Thread

  1. Re: BUG #19355: Attempt to insert data unexpectedly during concurrent update

    Tender Wang <tndrwang@gmail.com> — 2025-12-24T12:07:00Z

    Amit Langote <amitlangote09@gmail.com> 于2025年12月24日周三 16:08写道:
    
    > Hi,
    >
    > On Tue, Dec 23, 2025 at 4:07 Dean Rasheed <dean.a.rasheed@gmail.com>
    > wrote:
    >
    >> On Mon, 22 Dec 2025 at 14:51, Bh W <wangbihua.cn@gmail.com> wrote:
    >> >
    >> > The issue is that the MERGE INTO match condition is not updated.
    >> > In the MATCHED path of MERGE INTO, when the target row satisfies the
    >> match condition and the condition itself has not changed, the system should
    >> still be able to handle concurrent updates to the same target row by
    >> relying on EvalPlanQual (EPQ) to refetch the latest version of the tuple,
    >> and then proceed with the intended update.
    >> > However, in the current implementation, even though the concurrent
    >> update does not modify any columns relevant to the ON condition, the EPQ
    >> recheck unexpectedly results in a match condition failure, causing the
    >> update path that should remain MATCHED to be treated as NOT MATCHED.
    >>
    >> I spent a little time looking at this, and managed to reduce the
    >> reproducer test case down to this:
    >>
    >> -- Setup
    >> drop table if exists t1,t2;
    >> create table t1(a int primary key, b int);
    >> create table t2(a int, b int);
    >>
    >> insert into t1 values(1,0),(2,0);
    >> insert into t2 values(1,1),(2,2);
    >>
    >> -- Session 1
    >> begin;
    >> update t1 set b = b+1;
    >>
    >> -- Session 2
    >> merge into t1 using (values(1,1),(2,2)) as t3(a,b) on (t1.a = t3.a)
    >> when matched then
    >>       update set b = t1.b + 1
    >> when not matched then
    >>       insert (a,b) values (1,1);
    >>
    >> -- Session 1
    >> commit;
    >>
    >> This works fine in PG17, but fails with a PK violation in PG18.
    >> Git-bisecting points to this commit:
    >>
    >> cbc127917e04a978a788b8bc9d35a70244396d5b is the first bad commit
    >> commit cbc127917e04a978a788b8bc9d35a70244396d5b
    >> Author: Amit Langote <amitlan@postgresql.org>
    >> Date:   Fri Feb 7 17:15:09 2025 +0900
    >>
    >>     Track unpruned relids to avoid processing pruned relations
    >>
    >> Doing a little more debugging, it looks like the problem might be this
    >> change in InitPlan():
    >>
    >> -           /* ignore "parent" rowmarks; they are irrelevant at runtime */
    >> -           if (rc->isParent)
    >> +           /*
    >> +            * Ignore "parent" rowmarks, because they are irrelevant at
    >> +            * runtime.  Also ignore the rowmarks belonging to child
    >> tables
    >> +            * that have been pruned in ExecDoInitialPruning().
    >> +            */
    >> +           if (rc->isParent ||
    >> +               !bms_is_member(rc->rti, estate->es_unpruned_relids))
    >>                 continue;
    >>
    >> which seems to cause it to incorrectly skip a rowmark, which I suspect
    >> is what is causing EvalPlanQual() to return the wrong result.
    >
    >
    > Thanks for the detailed analysis and adding me to the thread, Dean.
    >
    > I would think that a case that involves no partitioning at all would be
    > untouchable by this code, but it looks like the logic I added is
    > incorrectly affecting cases where pruning isn’t even relevant.

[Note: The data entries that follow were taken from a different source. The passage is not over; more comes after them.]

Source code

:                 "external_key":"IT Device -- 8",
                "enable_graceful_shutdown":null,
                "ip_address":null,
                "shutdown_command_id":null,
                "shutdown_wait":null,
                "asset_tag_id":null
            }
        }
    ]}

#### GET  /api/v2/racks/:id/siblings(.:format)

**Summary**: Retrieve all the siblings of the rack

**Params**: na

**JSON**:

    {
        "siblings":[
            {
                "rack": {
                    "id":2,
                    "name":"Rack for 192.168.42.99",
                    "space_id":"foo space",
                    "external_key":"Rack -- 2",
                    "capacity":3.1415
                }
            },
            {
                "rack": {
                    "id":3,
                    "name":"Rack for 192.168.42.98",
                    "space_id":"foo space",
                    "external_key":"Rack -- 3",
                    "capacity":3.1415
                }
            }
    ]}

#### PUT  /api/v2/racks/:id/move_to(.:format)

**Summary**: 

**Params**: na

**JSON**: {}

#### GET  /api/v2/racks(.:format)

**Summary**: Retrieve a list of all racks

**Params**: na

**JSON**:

I’ll need to
    > look more carefully at why such a rowmark would exist in the rowmarks list
    > if its relation isn’t in es_unpruned_relids. Maybe the set population is
    > incorrect at some point, or perhaps it matters that the set is a copy in
    > the EPQ estate.
    >
    
    I did some debugging, and I found that:
    In  add_rte_to_flat_rtable(),  the RTE of value was not added into
    glob->AllRelids, because below codes:
    .....
    if (newrte->rtekind == RTE_RELATION ||
    (newrte->rtekind == RTE_SUBQUERY && OidIsValid(newrte->relid)))
    {
         glob->relationOids = lappend_oid(glob->relationOids, newrte->relid);
         glob->allRelids = bms_add_member(glob->allRelids,
             list_length(glob->finalrtable));
    }
    ....
    
    The VALUE rte was not satisfied above if, so it was not added into the
    glob->allRelids.
    Then in standard_planner(), we have:
    ....
    result->unprunableRelids = bms_difference(glob->allRelids,
     glob->prunableRelids);
    ....
    So the result->unprunableRelids contains only 1.
    
    In InitPlan(), we have:
    .....
    /*
    * Ignore "parent" rowmarks, because they are irrelevant at
    * runtime.  Also ignore the rowmarks belonging to child tables
    * that have been pruned in ExecDoInitialPruning().
    */
    if (rc->isParent ||
       !bms_is_member(rc->rti, estate->es_unpruned_relids))
        continue;
    .....
    the estate->es_unpruned_relids equals with result->unprunableRelids
    contains. So the rowMark was skipped incorrectly.
    
    I did a quick fix as the attached patch.
    Any thoughts?
    
    -- 
    Thanks,
    Tender Wang